La musica è sempre stata per me un rifugio personalissimo con cui dare sfogo alle emozioni e smettere di pensare. Nonostante il conservatorio e la faticosa formazione classica non ho mai pensato di perseguire una carriera da concertista, però compongo brani e non mi dispiacerebbe continuare ad indagare questa mia passione parallela, che mi ha anche insegnato tanto trasversalmente sulla recitazione.

Hai dichiarato che cerchi di scappare a Parigi il più possibile, vivi a Roma il resto del tempo ma sei nato e cresciuto a Potenza e che ti senti profondamente meridionale. Dov’è che ti senti davvero a casa? E come ti tieni in equilibrio tra queste diverse realtà?

Sentirsi a casa è sempre stata un cosa un po’ difficile per me, non mi basta mai un posto solo. Devo dire di essere riuscito a trovare un equilibrio spostandomi tra Roma e Parigi, due città bellissime e molto diverse che mi regalano ogni giorno stimoli incredibili. Il meridione vive sempre in me, e mi ha dato la forza e i valori per affrontare un mondo molto più vasto che cerco di conoscere quanto più posso viaggiando sia per lavoro che per piacere.

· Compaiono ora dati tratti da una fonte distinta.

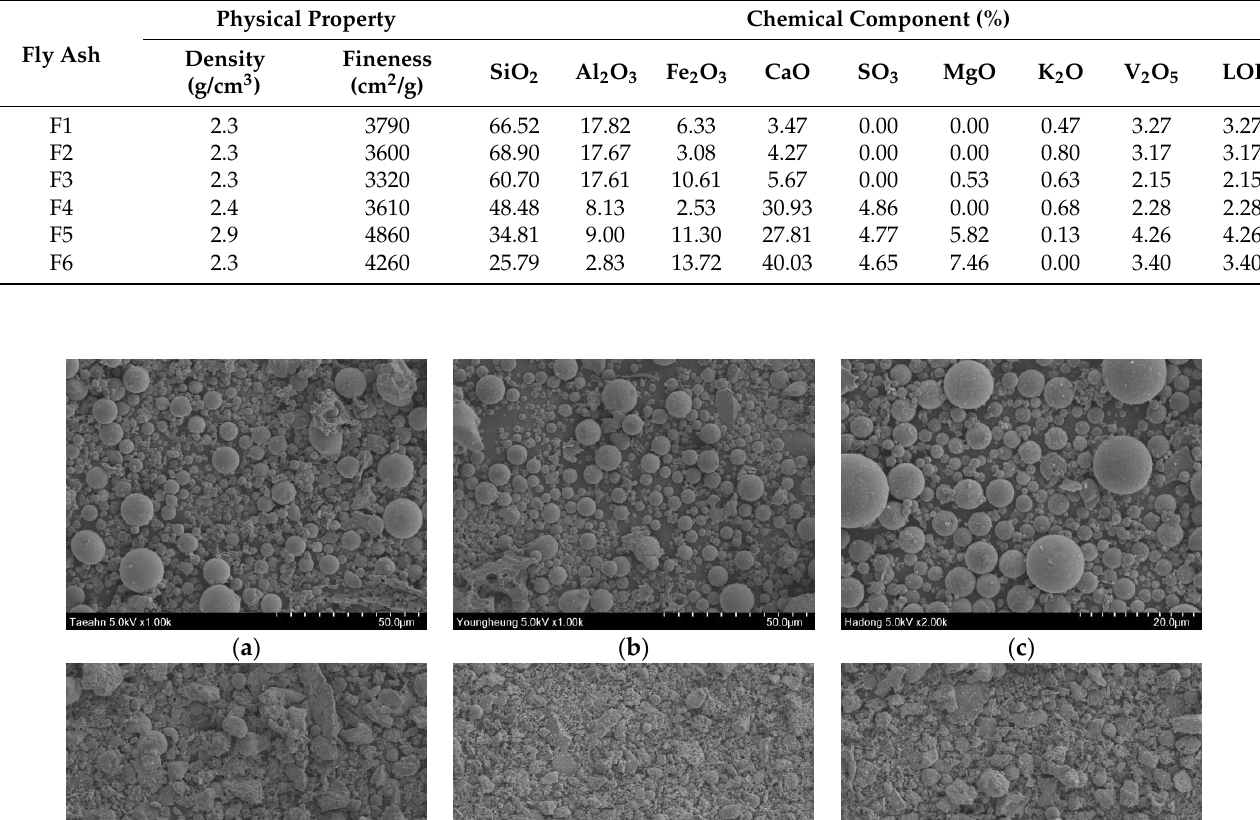
Table 2. Mix design for CLSM used in this study.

Quali sono i progetti ai quali vorresti e speri di dedicarti maggiormente in futuro?

La speranza è quella di imbattermi in progetti di cui possa innamorarmi, perché è sempre stato fondamentale per me per dare il 100% di me stesso, o comunque progetti che mi permettano di affrontare personaggi psicologicamente complessi, che trovo i più adrenalinici e costruttivi di tutti.